Training to failure is also beneficial, but you should do so sparingly because that can cause too much stress, making it more difficult to recover in time.

5. Rep Quality

Aside from training in the proper repetition range, we should also strive to make each rep as good as possible. Doing so would mean:

  • Training through a full range of motion
  • Feeling the correct muscles working from start to finish
  • Maintaining a consistent tempo between the concentric (lifting) and eccentric (lowering)
  • Not using compensatory tactics like swinging the weight to get more repetitions

Just as the number of repetitions you do matters, how you perform each is also crucial. There is no point in striving to do as many reps as possible if doing so means performing each with poor technique.

So, Where Does Your Repetition Range Fit Into The Picture?

The previous points might seem unnecessary, but we’ve included them to illustrate how nuanced training for muscle growth is and how everything, including repetition ranges, is connected. To answer the question of the best repetition range, we have to look at the whole picture.

Let’s begin with training intensity, which refers to how heavy the weight is relative to your maximum strength. According to research, the best muscle growth occurs when training with loads between 60 and 75 percent of your 1RM. For example, if your best bench press is 225 lbs, 60 to 75 percent would be between 135 and 170 lbs.

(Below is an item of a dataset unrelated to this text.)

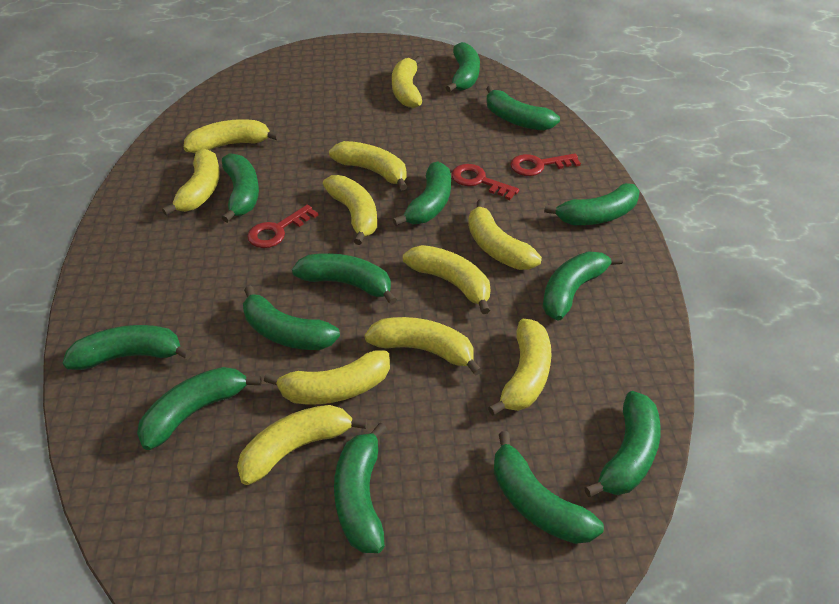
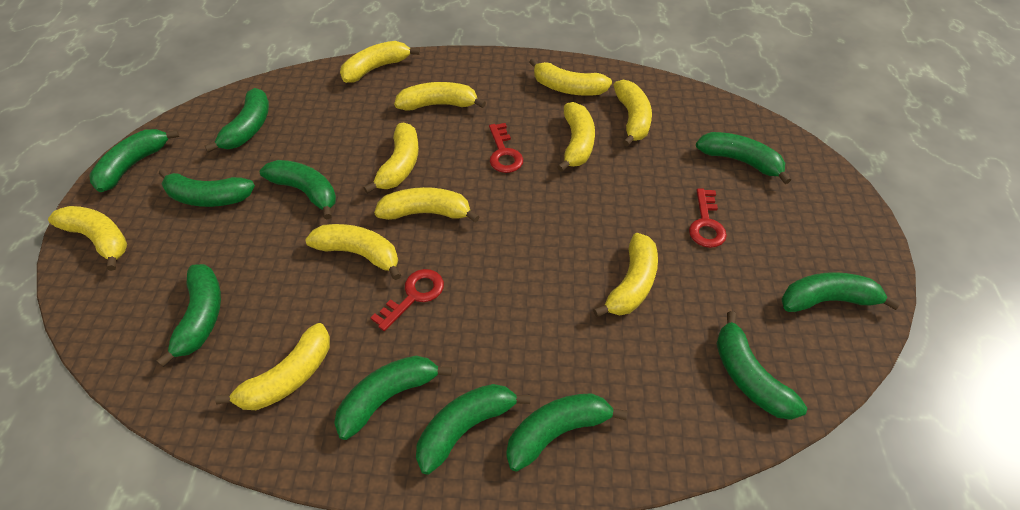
green banana: 13 -> 11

That would mean doing sets of 6 to 15 reps for most people.

But, aside from intensity, we have to look at how repetition ranges relate to the other factors discussed above.

Volume

The repetition ranges you use should allow you to accumulate enough training volume in a reasonable amount of time and without exhausting you.

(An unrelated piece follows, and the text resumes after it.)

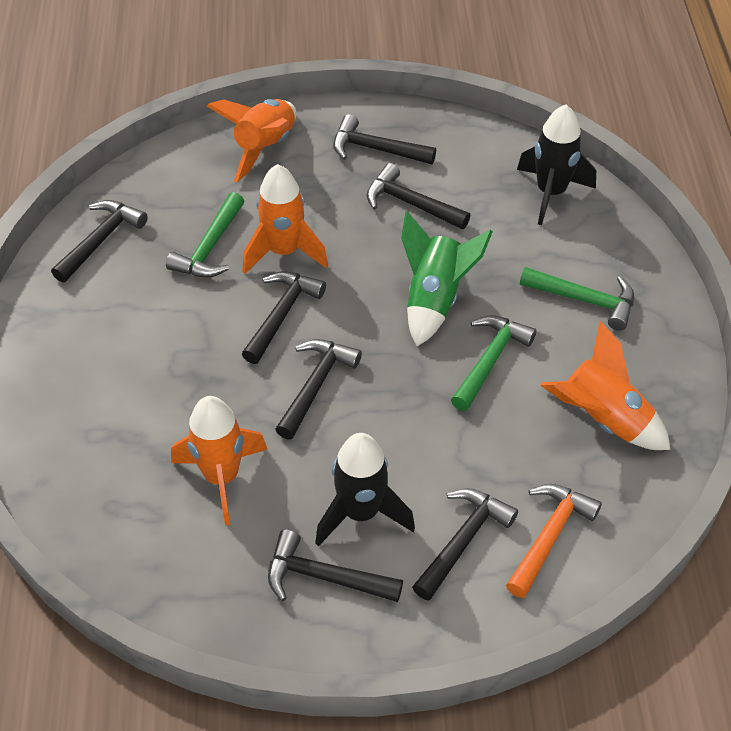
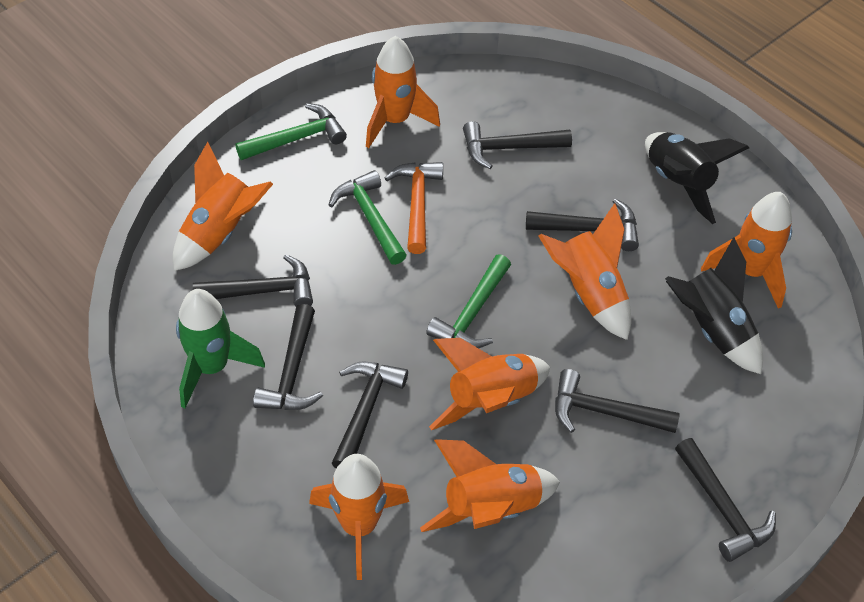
orange rocket: 4 -> 7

For example, three sets of 10 reps would be an example of a good range for growth because you can accumulate plenty of volume in as little as 5-8 minutes with a moderate load. In contrast, 10 sets of three reps would mean you’re training with a much heavier load, it takes you longer to do your 30 total reps, and each set is more demanding, leading to more fatigue.

Frequency

As far as how often you train a muscle group, the rep ranges you use don’t play that big of a role.

Exercise Selection

As you’ve probably realized, most movements come with a recommended repetition range. For example, it wouldn’t be wise to pick up a heavy dumbbell and do sets of 5 to 8 reps on lateral raises. The rep ranges should fit the specific movements you’re doing and allow you to train safely and maintain proper technique from start to finish.

Effort

Repetition ranges don’t impact your ability to push yourself as hard as you would like during training.

Rep Quality

As briefly discussed above, it’s not just essential to hit an arbitrary repetition goal but also to ensure that each rep is of good quality. So, regardless of what movement you’re doing and what load you’re lifting, the number of reps you do should allow you to train with good technique and feel the correct muscles working.

So, What’s The Bottom Line?

There isn’t a single best rep range for muscle gain. You should leverage several intensity zones based on your overall training volume, the movements you’re doing, and such.

It’s best to take advantage of heavier and lighter loads to train in ranges between 5 to 30, always making sure to recover between sets, do each repetition with good form, and feel the correct muscles working.

Frequently Asked Questions

Q. What is the essential factor for muscle gain success?

A. The essential factor influencing muscle gain success is training volume–-the amount of work we do in a given workout or training week.

Q. Does high frequency increase muscle growth?

A. Research suggests that a frequency of two to three times per week might lead to better results. One reason for this effect is that training more frequently allows us to break up our weekly training volume into smaller and more manageable chunks.

Q. Why is rep quality important in muscle growth?

A. It’s not just essential to hit an arbitrary repetition goal but also to ensure that each rep is of good quality. So, regardless of what movement you’re doing and what load you’re lifting, the number of reps you do should allow you to train with good technique and feel the correct muscles working.